[Excerpt to read]
○ ○ ○ ○ ○ ○ ○

How to Hire a Contractor for Home Remodeling Projects

By: Danny Lipford

Homeowners and contractor looking over plans for home improvement project.

Home remodeling contractors can range from well trained professionals who do quality work and complete projects on time to unscrupulous, fly-by-night con men that can take your money and run.

So how do you know whether the contractor you’re considering hiring is reputable or not?

How to Find a Reputable Home Remodeling Contractor

Before calling contractors for estimates on your remodeling project, start by researching what’s involved in the project and have a good idea of what you want done. This can include sketching a layout of the kitchen, bath, or porch you have in mind, as well has collecting clipping you like of similar projects from magazines.

Next, ask friends, neighbors, and relatives for recommendations of contractors who have worked for them, then narrow the field to those contractors which handle the kind of work you want done.

Dollar bills in the shape of a house.

Eliminate contractors who:

  • Don’t arrive on time for their appointment.
  • Seem disorganized or unsure of the work that’s involved.
  • Refuse to provide references or a contractor’s license.
  • Provide very low or high estimates for the job.

Homeowner Questions to Ask Contractors

In addition to going over in detail what you expect from the job, ask each potential contractor the following questions:

Q: How long has the contractor been in business?

A: The longer the better. If the contractor has been in business less than five years, inquire as to whether they’ve filed for bankruptcy in the past.

Q: Will the contractor supply references for similar jobs?

A: If the contractor won’t or can’t supply references, consider it a big red flag. When you call to check on references, ask the homeowner if you can come by and see the work firsthand. Examine the work closely, and question the homeowner about what it was like working with the contractor.

Q: Is the contractor a member of the home builder’s association?

A: Call the local home builder’s association to check, and avoid any contractors who aren’t members in good standing.

Q: Is the contractor licensed, insured, and bonded?

○ ○ ○ ○ ○ ○ ○

[Stored rows]
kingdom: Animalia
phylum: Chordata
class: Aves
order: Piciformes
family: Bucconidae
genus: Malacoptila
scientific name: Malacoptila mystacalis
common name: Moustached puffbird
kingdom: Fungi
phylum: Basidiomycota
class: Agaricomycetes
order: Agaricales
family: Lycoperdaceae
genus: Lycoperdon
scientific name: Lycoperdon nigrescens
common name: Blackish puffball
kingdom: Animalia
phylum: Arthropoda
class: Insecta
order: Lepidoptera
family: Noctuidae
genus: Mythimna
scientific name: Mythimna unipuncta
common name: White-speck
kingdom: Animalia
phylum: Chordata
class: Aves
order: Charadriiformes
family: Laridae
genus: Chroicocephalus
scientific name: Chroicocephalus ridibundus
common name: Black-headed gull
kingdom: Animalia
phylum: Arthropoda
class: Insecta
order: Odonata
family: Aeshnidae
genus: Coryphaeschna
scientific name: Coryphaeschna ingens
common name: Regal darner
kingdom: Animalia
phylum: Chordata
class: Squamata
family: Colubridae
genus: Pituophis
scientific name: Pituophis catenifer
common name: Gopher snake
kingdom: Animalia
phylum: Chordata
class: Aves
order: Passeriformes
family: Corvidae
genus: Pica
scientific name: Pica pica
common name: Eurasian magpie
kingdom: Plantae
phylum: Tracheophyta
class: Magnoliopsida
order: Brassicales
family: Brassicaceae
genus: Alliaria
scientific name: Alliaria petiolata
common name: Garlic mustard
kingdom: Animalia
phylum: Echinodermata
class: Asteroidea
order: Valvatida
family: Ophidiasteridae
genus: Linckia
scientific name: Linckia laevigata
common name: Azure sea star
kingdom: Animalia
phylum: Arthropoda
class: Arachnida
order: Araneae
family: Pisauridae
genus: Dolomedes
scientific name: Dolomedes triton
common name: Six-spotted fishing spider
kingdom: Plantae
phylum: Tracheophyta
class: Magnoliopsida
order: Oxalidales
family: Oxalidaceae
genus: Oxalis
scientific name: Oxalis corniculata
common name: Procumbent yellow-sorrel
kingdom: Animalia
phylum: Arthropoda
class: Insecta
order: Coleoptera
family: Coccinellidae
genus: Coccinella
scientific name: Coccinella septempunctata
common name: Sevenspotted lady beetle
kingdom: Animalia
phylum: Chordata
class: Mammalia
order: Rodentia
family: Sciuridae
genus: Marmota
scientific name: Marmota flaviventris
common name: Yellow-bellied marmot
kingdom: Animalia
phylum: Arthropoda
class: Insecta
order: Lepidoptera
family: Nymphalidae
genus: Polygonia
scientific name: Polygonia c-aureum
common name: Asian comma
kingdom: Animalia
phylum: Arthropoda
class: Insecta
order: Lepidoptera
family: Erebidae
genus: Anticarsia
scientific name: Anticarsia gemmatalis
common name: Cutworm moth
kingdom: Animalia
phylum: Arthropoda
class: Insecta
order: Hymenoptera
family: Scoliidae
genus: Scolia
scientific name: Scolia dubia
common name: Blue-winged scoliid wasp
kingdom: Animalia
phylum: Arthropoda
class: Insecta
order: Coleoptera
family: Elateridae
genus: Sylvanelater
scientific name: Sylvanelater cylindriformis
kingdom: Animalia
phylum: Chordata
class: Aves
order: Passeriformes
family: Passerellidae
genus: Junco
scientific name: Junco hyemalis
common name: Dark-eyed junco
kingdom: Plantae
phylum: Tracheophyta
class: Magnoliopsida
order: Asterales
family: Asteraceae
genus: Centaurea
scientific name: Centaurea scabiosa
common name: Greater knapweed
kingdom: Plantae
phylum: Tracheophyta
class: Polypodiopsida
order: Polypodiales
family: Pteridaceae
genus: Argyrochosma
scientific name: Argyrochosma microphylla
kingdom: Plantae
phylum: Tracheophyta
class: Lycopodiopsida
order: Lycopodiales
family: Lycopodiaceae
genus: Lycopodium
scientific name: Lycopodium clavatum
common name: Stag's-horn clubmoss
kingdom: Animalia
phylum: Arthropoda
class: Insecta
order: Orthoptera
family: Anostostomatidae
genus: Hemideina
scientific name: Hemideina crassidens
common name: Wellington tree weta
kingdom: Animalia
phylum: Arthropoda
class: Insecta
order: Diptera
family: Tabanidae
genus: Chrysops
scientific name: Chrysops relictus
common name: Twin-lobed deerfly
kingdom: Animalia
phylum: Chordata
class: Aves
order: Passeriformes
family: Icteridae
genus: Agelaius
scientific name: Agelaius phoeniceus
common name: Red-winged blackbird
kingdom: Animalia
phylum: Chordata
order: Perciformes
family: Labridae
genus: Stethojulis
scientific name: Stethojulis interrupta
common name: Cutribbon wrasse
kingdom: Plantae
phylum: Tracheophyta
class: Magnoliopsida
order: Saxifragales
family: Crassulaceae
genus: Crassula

○ ○ ○ ○ ○ ○ ○

[Tasks to perform]
1. In the article on hiring a remodeling contractor, what should you ask a contractor who has been in business less than five years?
2. Reproduce the article on hiring a remodeling contractor from "Next, ask friends, neighbors, and" to "for their appointment.".
3. Write the next part of the article on hiring a remodeling contractor, picking up after its final line.

[Responses per task]
1. Whether they've filed for bankruptcy in the past.

2.
Next, ask friends, neighbors, and relatives for recommendations of contractors who have worked for them, then narrow the field to those contractors which handle the kind of work you want done.

Dollar bills in the shape of a house.

Eliminate contractors who:

  • Don’t arrive on time for their appointment.

3.
Homeowner and contractor discussing plans.A: Reputable contractors should carry both general liability and workman’s comp insurance as well as being bonded. Ask to see the license and write down the license number, then call the local home builder’s association and check to see if their licensed is up to date and if the contractor has any complaints against them on file. Also, call the Better Business Bureau and ask about any complaints.

Q: Does the contractor often do the type of work you have in mind?

A: Avoid contractors who don’t have extensive experience in the area of home improvement you plan to have done.

Q: When will the contractor be able to start the job?

A: Make sure the time frame the contractor gives is firm and works with your schedule.

Q: How long will it take the contractor to complete the job?

A: Is the contractor’s deadline firm, and what is the penalty if the job takes longer (make sure the penalty is big enough so it won’t be ignored).

Q: Will the contractor provide a detailed, written estimate?

A: Make sure the estimate details the work to be done, and that any limits on materials are enough to cover the expense for the items you plan to use.

Q: Will the contractor provide a contract for the job?

A: All but the most minor projects should include a detailed contract. Consider having your lawyer look over the contract to make sure it’s legally binding and protects your interests. If not, request specific changes.

Q: Do changes have to be agreed on in writing?

A: Make sure the materials—such as cabinets, plumbing fixtures, and flooring—are specified in the contract, and that any substitutions or changes in the work to be done require approval by the homeowner.

Homeowners and contractors checking plans.

Q: Does the contractor require an advance, and if so how much?

A: Any advance payment before starting the job should be for no more the 10% to 20% of the total price (some states require no more than 10% in advance).

Q: Will additional payments be required during the job?

A: Any additional partial payments should be detailed in the agreement based upon completion of specific tasks. Make sure that at least 10% to 20% of the total job is still owed upon completion, and don’t make the final payment until the job is completely finished to your satisfaction.

Q: Will the contractor obtain building permits for the work?

A: All but the most basic repair jobs should have a building permit, with inspection and approval required for components—such as wiring or plumbing—as the job progresses. In addition, exterior work may require approval by a homeowner’s association or historic board.

Q: Will all subcontractors be licensed and certified?

A: Subcontractors—such as plumbers and electricians—should be licensed and certified in their area of expertise.

Q: Who is responsible for paying subcontractors?

A: The contractor usually handles payment to subcontractors, and this should be reflected in the agreement. Make sure all subcontractors have been paid in full before settling up with the contractor.

Q: Can the homeowner terminate the contract for cause?

A: Make sure there’s a provision in the contract allowing you to cancel the agreement if the job isn’t started on time, runs over, is not done to code, or uses materials not approved by the homeowner.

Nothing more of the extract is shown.